[Opening Excerpt to read section]

Solana’s woes continue as the Raydium protocol, an automated market maker (AMM) on the Solana (SOL) network was hacked on December 16.
Raydium, a Solana DeFi protocol was hacked for over $2 million early on Friday. According to reports, the hacker extracted funds from multiple Raydium liquidity pools without owning or burning any liquidity provider (LP) tokens. It appears that the hacker used the protocol’s own private keys to drain liquidity pools, but it remains unclear how they got them. The attacker managed to overtake the organization’s “owner authority” and used that access to begin draining Raydium’s liquidity pools. According to reports by Decrypt, DeFi tools allow users to borrow, lend and trade crypto assets with each other without the need for third-party intermediaries. AMMs such as Raydium achieve this by letting users contribute assets to a pool often in exchange for token rewards.

[Closing Excerpt to read section]

> **What to do**
**A.** Decide whether each statement below agrees with the article on the Raydium hack, and answer yes or no, quoting the words of the article that settle it.
(i) Raydium was hacked on December 16.
(ii) How the attacker obtained the protocol's private keys has been established.
(iii) The attacker burned liquidity provider (LP) tokens to extract funds from the pools.
**B.** Continue the article on the Raydium hack, starting after its final sentence.

[Opening Provided data section]

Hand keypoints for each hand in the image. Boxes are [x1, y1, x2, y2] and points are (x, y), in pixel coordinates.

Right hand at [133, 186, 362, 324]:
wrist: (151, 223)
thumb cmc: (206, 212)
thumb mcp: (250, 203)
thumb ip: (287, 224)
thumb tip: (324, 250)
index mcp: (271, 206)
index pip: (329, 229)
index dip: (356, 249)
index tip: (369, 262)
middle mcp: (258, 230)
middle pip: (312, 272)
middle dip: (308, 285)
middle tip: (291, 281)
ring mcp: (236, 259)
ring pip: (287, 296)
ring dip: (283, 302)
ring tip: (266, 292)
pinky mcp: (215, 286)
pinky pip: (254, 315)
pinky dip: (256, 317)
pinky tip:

[Closing Provided data section]

> **Answers provided**
**A.**
(i) Yes: "was hacked on December 16"
(ii) No: "it remains unclear how they got them"
(iii) No: "without owning or burning any liquidity provider (LP) tokens"

**B.**
Over $2 Million was Drained
Raydium confirmed the hack via Twitter and added that investigations remain ongoing. The protocol added a link to the attacker’s account which appears to hold $1.45 million worth of Solana-based tokens.
An exploit on Raydium is being investigated that affected liquidity pools. Details to follow as more is known⁰Initial understanding is owner authority was overtaken by attacker, but authority has been halted on AMM & farm programs for nowAttacker accnthttps://t.co/ZnEgL1KSwz
— Raydium (@RaydiumProtocol) December 16, 2022
In a matter of hours, the attacker stole over $2.2 million worth of digital assets from a Raydium pool, including $1.6 million worth of SOL, per reports by blockchain analytics firm Nansen.
The wallet draining LP Pools from Raydium liquidity pools has received over $2.2M now, including $1.6M $SOLTrack here: https://t.co/IQedsOstPE pic.twitter.com/OAQJgaq5Mc
— Nansen Portfolio (@nansenportfolio) December 16, 2022
Raydium is one of the cornerstones of the Solana DeFi ecosystem and one of its largest DeFi protocols. A vulnerability such as this encouraged members of the Raydium community to withdraw from the protocol.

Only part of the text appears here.